Mobilização do Magistério em Curitiba
Na última terça-feira (24), o Conselho de Representantes do SISMMAC reuniu-se com o objetivo de articular uma mobilização efetiva para o magistério neste início de ano letivo. A gestão do prefeito Pimentel tem sido marcada pela desvalorização do quadro docente, desorganização da rede e falta de compromisso com as reivindicações da categoria. Diante deste cenário, a união e a pressão se tornam essenciais para garantir avanços nas pautas educacionais.
Um dos pontos críticos discutidos foi o procedimento de Crescimento Vertical, previsto para ser implementado em 2025, mas que, segundo a Prefeitura, continua sendo tratado como secundário. Com mais de uma década de congelamento na carreira, a atual gestão mantém critérios que dificultam o progresso profissional da maioria dos educadores. Embora um edital tenha sido publicado, a Prefeitura não apresenta um cronograma claro de implementação, nem garante previsibilidade nos pagamentos, prejudicando aqueles que investiram em sua formação.
Atrasos e Indefinições no Crescimento Horizontal
Além do processo de crescimento vertical, este ano também está previsto o procedimento de crescimento horizontal. Sem um comprometimento claro, a gestão Pimentel pode repetir os atrasos e indefinições que já marcaram a trajetória do magistério. A situação é alarmante: a questão não é falta de orçamento, mas uma escolha política que desconsidera os direitos dos profissionais da educação.

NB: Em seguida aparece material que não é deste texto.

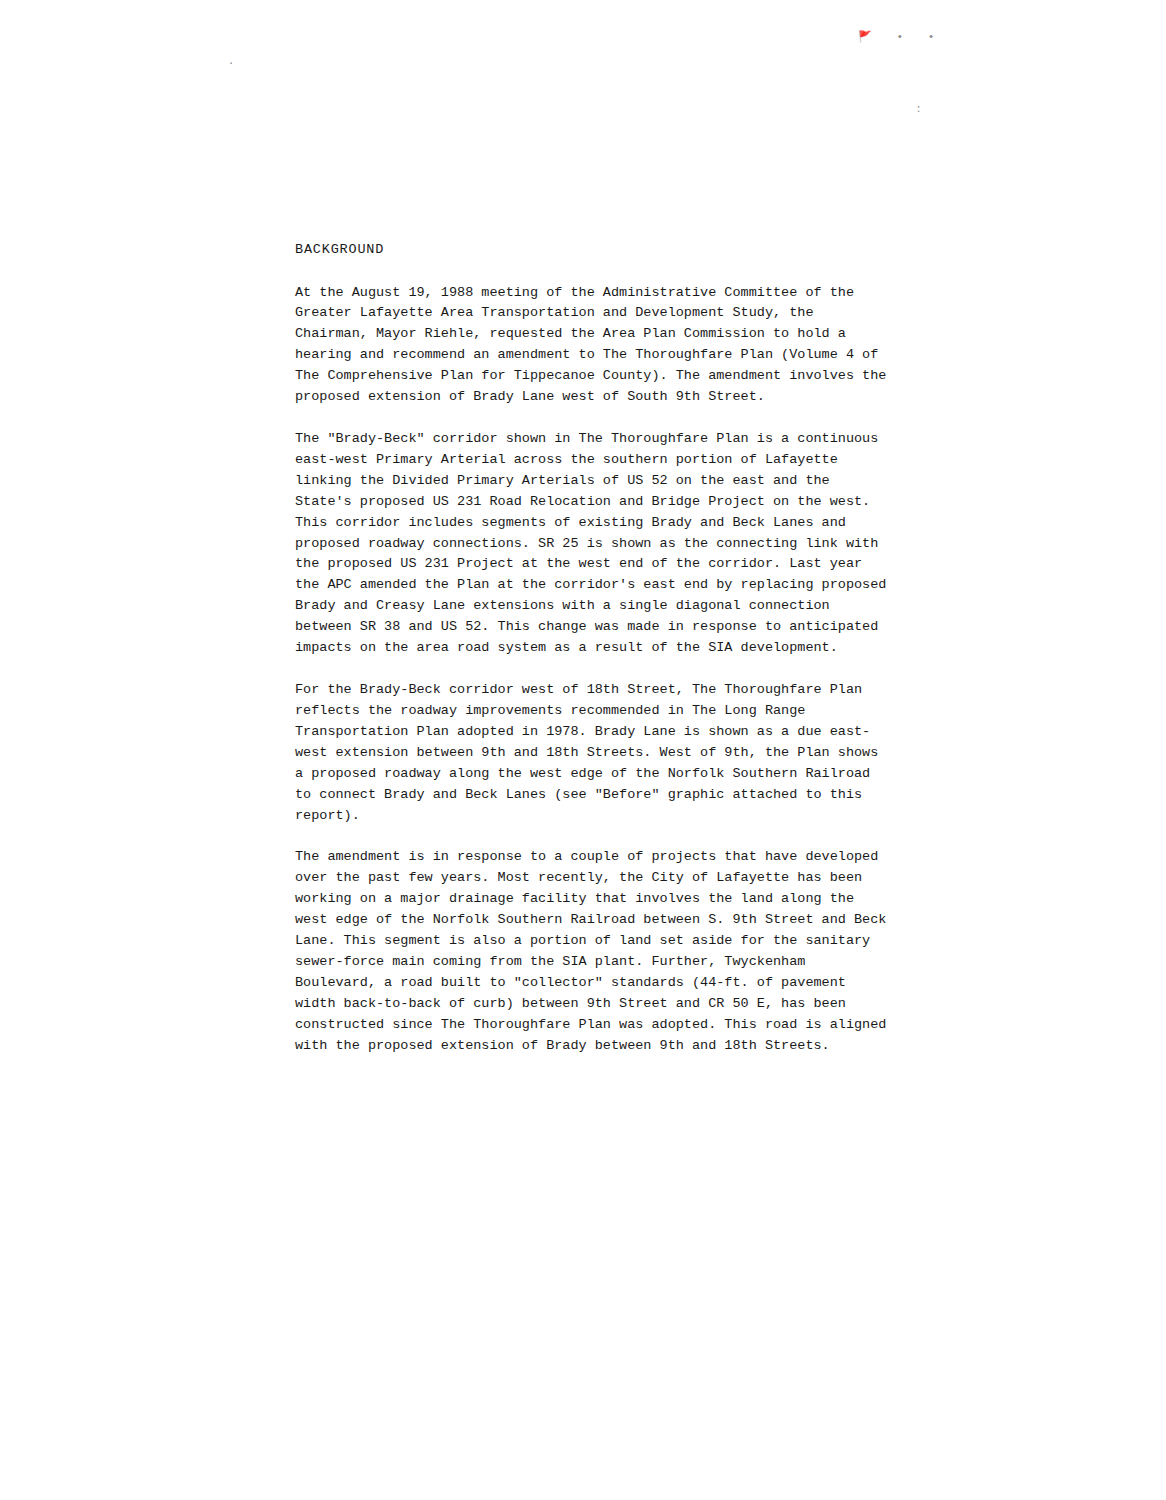.
🚩 • •
:
BACKGROUND
At the August 19, 1988 meeting of the Administrative Committee of the Greater Lafayette Area Transportation and Development Study, the Chairman, Mayor Riehle, requested the Area Plan Commission to hold a hearing and recommend an amendment to The Thoroughfare Plan (Volume 4 of The Comprehensive Plan for Tippecanoe County). The amendment involves the proposed extension of Brady Lane west of South 9th Street.
The "Brady-Beck" corridor shown in The Thoroughfare Plan is a continuous east-west Primary Arterial across the southern portion of Lafayette linking the Divided Primary Arterials of US 52 on the east and the State's proposed US 231 Road Relocation and Bridge Project on the west. This corridor includes segments of existing Brady and Beck Lanes and proposed roadway connections. SR 25 is shown as the connecting link with the proposed US 231 Project at the west end of the corridor. Last year the APC amended the Plan at the corridor's east end by replacing proposed Brady and Creasy Lane extensions with a single diagonal connection between SR 38 and US 52. This change was made in response to anticipated impacts on the area road system as a result of the SIA development.
For the Brady-Beck corridor west of 18th Street, The Thoroughfare Plan reflects the roadway improvements recommended in The Long Range Transportation Plan adopted in 1978. Brady Lane is shown as a due east-west extension between 9th and 18th Streets. West of 9th, the Plan shows a proposed roadway along the west edge of the Norfolk Southern Railroad to connect Brady and Beck Lanes (see "Before" graphic attached to this report).
The amendment is in response to a couple of projects that have developed over the past few years. Most recently, the City of Lafayette has been working on a major drainage facility that involves the land along the west edge of the Norfolk Southern Railroad between S. 9th Street and Beck Lane. This segment is also a portion of land set aside for the sanitary sewer-force main coming from the SIA plant. Further, Twyckenham Boulevard, a road built to "collector" standards (44-ft. of pavement width back-to-back of curb) between 9th Street and CR 50 E, has been constructed since The Thoroughfare Plan was adopted. This road is aligned with the proposed extension of Brady between 9th and 18th Streets.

Descongela: Direitos em Jogo
Outro assunto abordado foi o programa Descongela, que foi aprovado pelo governo Lula e permite a contagem de direitos como anuênios e quinquênios, referentes ao período em que esses direitos foram negados durante a gestão anterior, de 28 de maio de 2020 a 31 de dezembro de 2021. Apesar de várias administrações terem definido cronogramas para a implementação desse programa, em Curitiba, a falta de um encaminhamento concreto pela gestão Pimentel continua a prejudicar os docentes, que enfrentam a perda de direitos que impactam até suas aposentadorias.

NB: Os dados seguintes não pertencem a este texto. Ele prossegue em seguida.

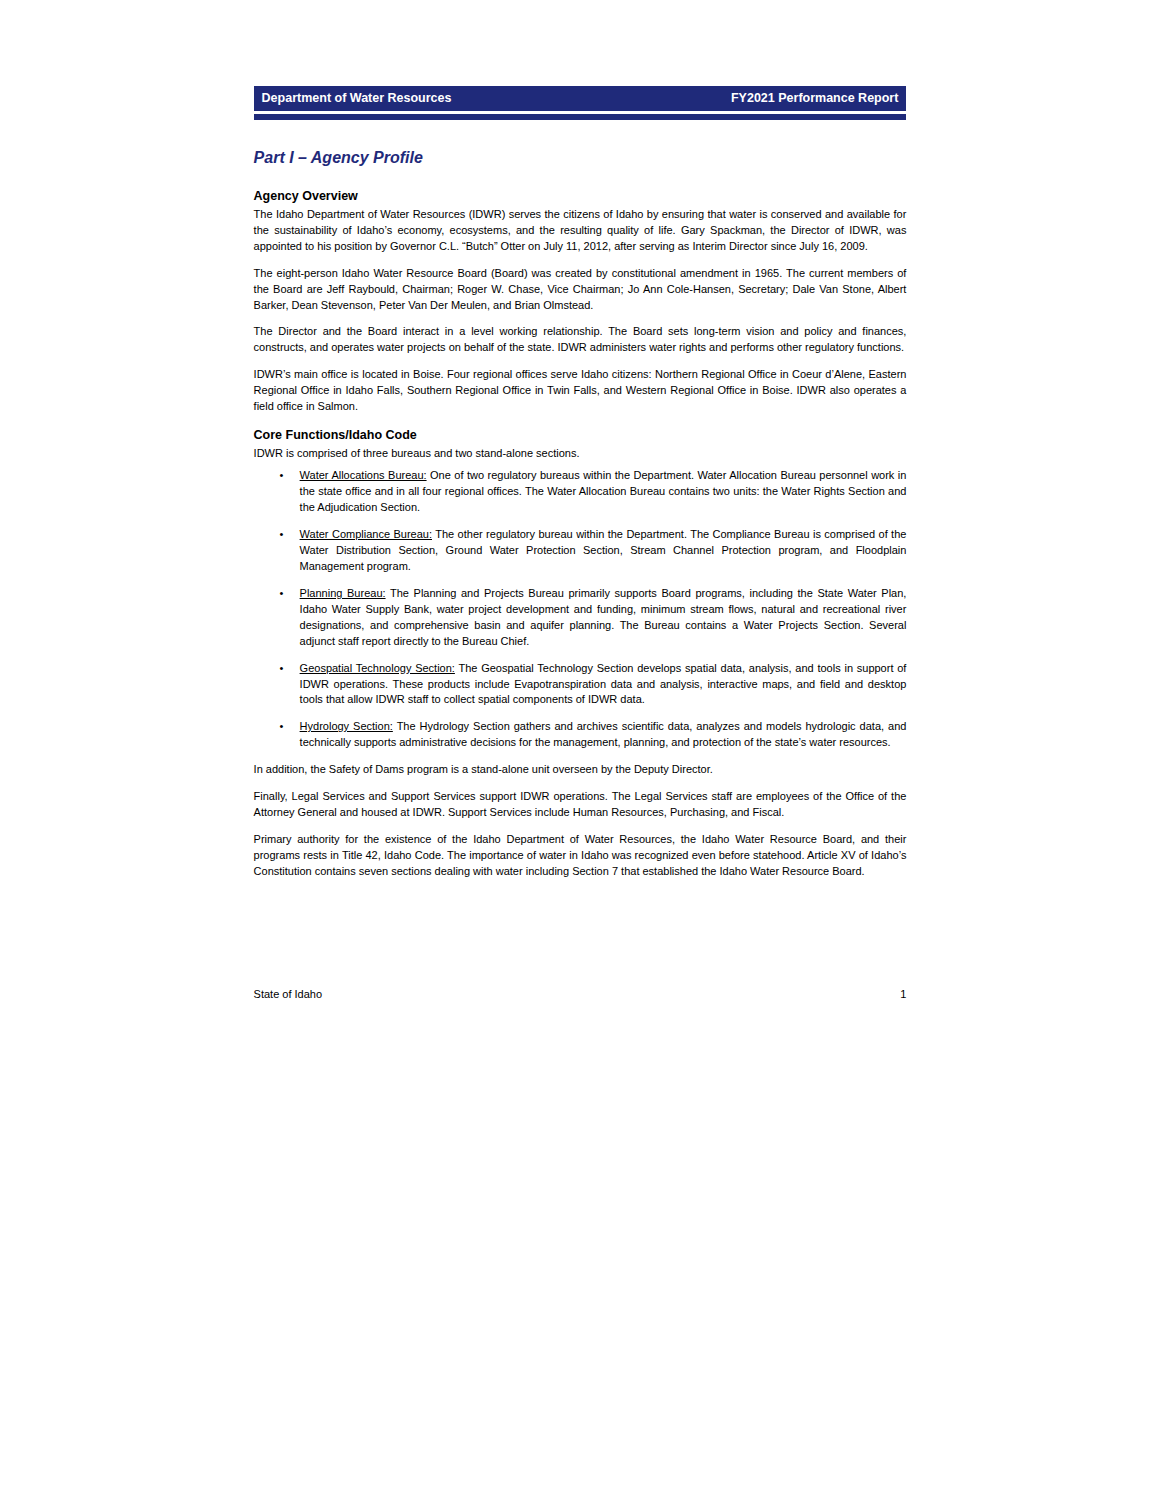Department of Water Resources FY2021 Performance Report
Part I – Agency Profile
Agency Overview
The Idaho Department of Water Resources (IDWR) serves the citizens of Idaho by ensuring that water is conserved and available for the sustainability of Idaho’s economy, ecosystems, and the resulting quality of life. Gary Spackman, the Director of IDWR, was appointed to his position by Governor C.L. “Butch” Otter on July 11, 2012, after serving as Interim Director since July 16, 2009.
The eight-person Idaho Water Resource Board (Board) was created by constitutional amendment in 1965. The current members of the Board are Jeff Raybould, Chairman; Roger W. Chase, Vice Chairman; Jo Ann Cole-Hansen, Secretary; Dale Van Stone, Albert Barker, Dean Stevenson, Peter Van Der Meulen, and Brian Olmstead.
The Director and the Board interact in a level working relationship. The Board sets long-term vision and policy and finances, constructs, and operates water projects on behalf of the state. IDWR administers water rights and performs other regulatory functions.
IDWR’s main office is located in Boise. Four regional offices serve Idaho citizens: Northern Regional Office in Coeur d’Alene, Eastern Regional Office in Idaho Falls, Southern Regional Office in Twin Falls, and Western Regional Office in Boise. IDWR also operates a field office in Salmon.
Core Functions/Idaho Code
IDWR is comprised of three bureaus and two stand-alone sections.
Water Allocations Bureau: One of two regulatory bureaus within the Department. Water Allocation Bureau personnel work in the state office and in all four regional offices. The Water Allocation Bureau contains two units: the Water Rights Section and the Adjudication Section.
Water Compliance Bureau: The other regulatory bureau within the Department. The Compliance Bureau is comprised of the Water Distribution Section, Ground Water Protection Section, Stream Channel Protection program, and Floodplain Management program.
Planning Bureau: The Planning and Projects Bureau primarily supports Board programs, including the State Water Plan, Idaho Water Supply Bank, water project development and funding, minimum stream flows, natural and recreational river designations, and comprehensive basin and aquifer planning. The Bureau contains a Water Projects Section. Several adjunct staff report directly to the Bureau Chief.
Geospatial Technology Section: The Geospatial Technology Section develops spatial data, analysis, and tools in support of IDWR operations. These products include Evapotranspiration data and analysis, interactive maps, and field and desktop tools that allow IDWR staff to collect spatial components of IDWR data.
Hydrology Section: The Hydrology Section gathers and archives scientific data, analyzes and models hydrologic data, and technically supports administrative decisions for the management, planning, and protection of the state’s water resources.
In addition, the Safety of Dams program is a stand-alone unit overseen by the Deputy Director.
Finally, Legal Services and Support Services support IDWR operations. The Legal Services staff are employees of the Office of the Attorney General and housed at IDWR. Support Services include Human Resources, Purchasing, and Fiscal.
Primary authority for the existence of the Idaho Department of Water Resources, the Idaho Water Resource Board, and their programs rests in Title 42, Idaho Code. The importance of water in Idaho was recognized even before statehood. Article XV of Idaho’s Constitution contains seven sections dealing with water including Section 7 that established the Idaho Water Resource Board.
State of Idaho 1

Instabilidade e Desorganização na Educação
No primeiro ano da gestão Pimentel na Secretaria Municipal de Educação, a instabilidade se tornou uma marca registrada. As decisões têm sido tomadas sem diálogo com os educadores, resultando em mudanças curriculares sem respaldo normativo e orientações contraditórias. Essa desorganização impacta diretamente as escolas, criando um ambiente de desgaste. A recente mudança na secretaria, com a nomeação de Paulo Schmidt, não parece indicar uma nova direção, mas sim a continuidade de um modelo já crítico durante gestões anteriores que priorizou a redução de profissionais e o desmonte da carreira docente.

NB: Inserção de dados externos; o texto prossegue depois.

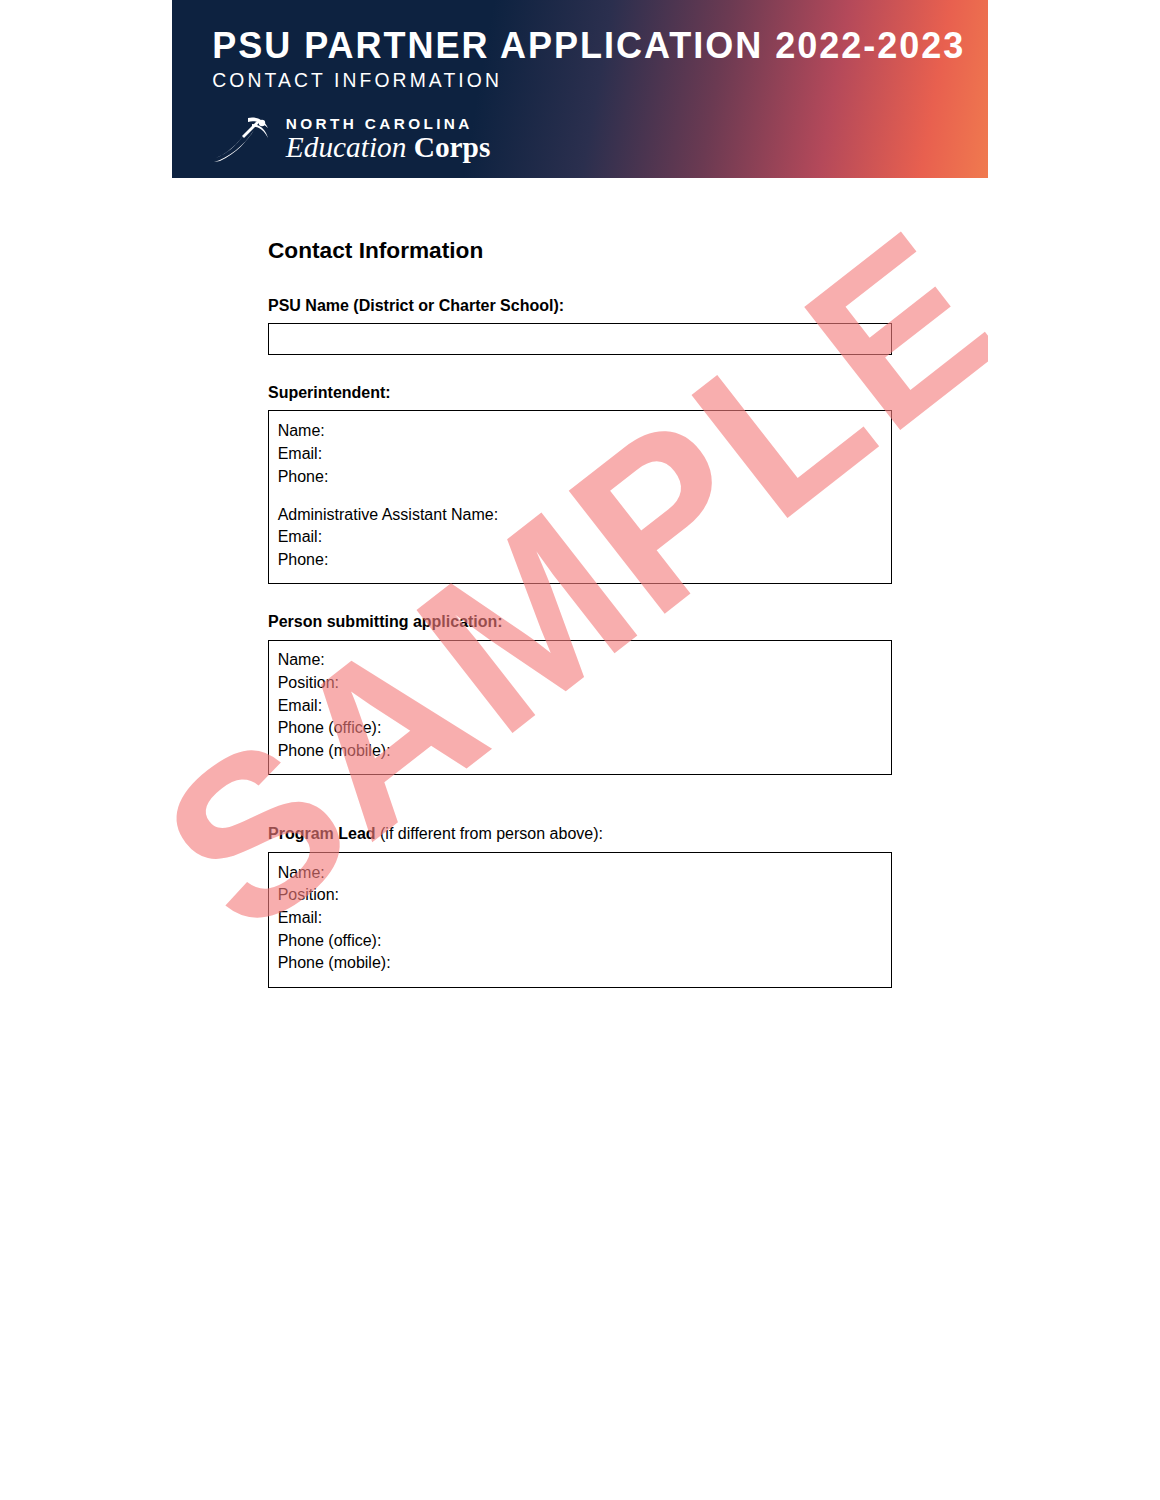PSU Partner Application 2022-2023
Contact Information
North Carolina Education Corps
Contact Information
PSU Name (District or Charter School):
Superintendent:
Name:
Email:
Phone:
Administrative Assistant Name:
Email:
Phone:
Person submitting application:
Name:
Position:
Email:
Phone (office):
Phone (mobile):
Program Lead (if different from person above):
Name:
Position:
Email:
Phone (office):
Phone (mobile):
SAMPLE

Militarização: Um Risco à Gestão Democrática
Durante a reunião, o CR também debateu a militarização das escolas municipais, um projeto considerado uma ameaça à gestão democrática e à autonomia das instituições. Na prática, esse projeto desvia recursos que deveriam ser utilizados para fortalecer o magistério e a valorização salarial, redirecionando-os para financiar cargos militares. Além disso, cria um ambiente de intimidação, enfraquecendo a organização coletiva da categoria e não resolvendo os problemas reais enfrentados pelas escolas.
Questões Financeiras e Articulação Nacional
Outros pontos da pauta incluíram a questão do CredCesta/Banco Master, onde a pressão do SISMMAC foi crucial para a suspensão dos descontos em folha. As alterações no auxílio-transporte e a tentativa da gestão de burlar a Conferência Municipal de Educação também foram discutidas, assim como a participação do SISMMAC no Congresso da CNTE, que visa fortalecer a articulação nacional em defesa da educação.
Perspectivas para 2026
Ao olhar para 2026, a luta se delineia entre um projeto de educação que desvaloriza a carreira e um magistério que luta por direitos e melhores condições de trabalho. A direção do SISMMAC se compromete a realizar visitas e panfletagens nas escolas para dialogar com professores e famílias, preparando uma Assembleia para março, onde o magistério poderá deliberar sobre os próximos passos diante do descaso da gestão Pimentel.
Em conclusão, para que a educação pública em Curitiba avance, é fundamental que o magistério esteja organizado e mobilizado. Portanto, a mobilização coletiva, a participação ativa e o engajamento das famílias são essenciais para enfrentar os desafios impostos e conquistar os direitos que são legítimos dos educadores.